Was he crushed at thought of the whirlwinds of passion
that had raged between him and the father whom he had loved all the
time? or was there on him the weight of a foreboding that he, though
free from the grosser faults of his father, would never win and keep
hearts in the same manner, and that a sad, tumultuous, troubled
career and piteous, untimely end lay before him?
His mother, Grisell's Duchess, according to the rule of the Court,
lay in bed for six weeks--at least she was bound to lie there
whenever she was not in entire privacy. The room and bed were hung
with black, but a white covering was over her, and she was fully
dressed in the black and white weeds of royal widowhood. The light
of day was excluded, and hosts of wax candles burnt around.
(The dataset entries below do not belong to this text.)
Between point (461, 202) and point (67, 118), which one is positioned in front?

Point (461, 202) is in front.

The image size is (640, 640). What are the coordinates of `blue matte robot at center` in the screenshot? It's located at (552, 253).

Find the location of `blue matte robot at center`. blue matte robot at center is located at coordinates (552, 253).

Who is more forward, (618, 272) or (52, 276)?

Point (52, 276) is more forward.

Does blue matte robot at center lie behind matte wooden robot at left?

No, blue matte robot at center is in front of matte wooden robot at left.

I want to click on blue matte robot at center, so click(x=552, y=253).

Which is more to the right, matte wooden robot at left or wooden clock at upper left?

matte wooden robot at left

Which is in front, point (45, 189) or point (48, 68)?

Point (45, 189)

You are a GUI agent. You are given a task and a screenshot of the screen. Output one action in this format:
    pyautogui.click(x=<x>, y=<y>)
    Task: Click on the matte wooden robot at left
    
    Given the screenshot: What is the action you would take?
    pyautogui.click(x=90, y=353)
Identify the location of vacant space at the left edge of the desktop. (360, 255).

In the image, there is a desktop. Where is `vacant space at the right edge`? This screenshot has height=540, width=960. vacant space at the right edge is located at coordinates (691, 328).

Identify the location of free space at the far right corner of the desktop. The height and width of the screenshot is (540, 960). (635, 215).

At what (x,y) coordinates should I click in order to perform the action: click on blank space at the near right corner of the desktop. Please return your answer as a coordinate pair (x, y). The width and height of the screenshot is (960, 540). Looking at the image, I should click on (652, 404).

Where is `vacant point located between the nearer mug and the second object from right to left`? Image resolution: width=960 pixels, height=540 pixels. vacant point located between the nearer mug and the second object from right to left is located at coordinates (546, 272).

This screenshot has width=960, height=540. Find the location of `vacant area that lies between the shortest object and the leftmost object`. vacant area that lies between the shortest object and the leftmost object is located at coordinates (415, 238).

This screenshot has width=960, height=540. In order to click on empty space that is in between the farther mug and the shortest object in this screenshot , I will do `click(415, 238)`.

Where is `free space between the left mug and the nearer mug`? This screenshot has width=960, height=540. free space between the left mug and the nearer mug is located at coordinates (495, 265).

Grisell did not see her during this first period of stately mourning,
but she heard that the good lady had spent her time in weeping and
praying for her husband, all the more earnestly that she had little
cause personally to mourn him.

CHAPTER XXVII--FORGET ME NOT

And added, of her wit,
A border fantasy of branch and flower,
And yellow-throated nestling in the nest.
TENNYSON, Elaine.
The Duchess Isabel sent for Grisell as soon as the rules of etiquette
permitted, and her own mind was free, to attend to the suite of lace
hangings, with which much progress had been made in the interval.
She was in the palace now, greatly honoured, for her son loved her
with devoted affection, and Grisell had to pass through tapestry-hung
halls and chambers, one after another, with persons in mourning, all
filled with men-at-arms first, then servants still in black dresses.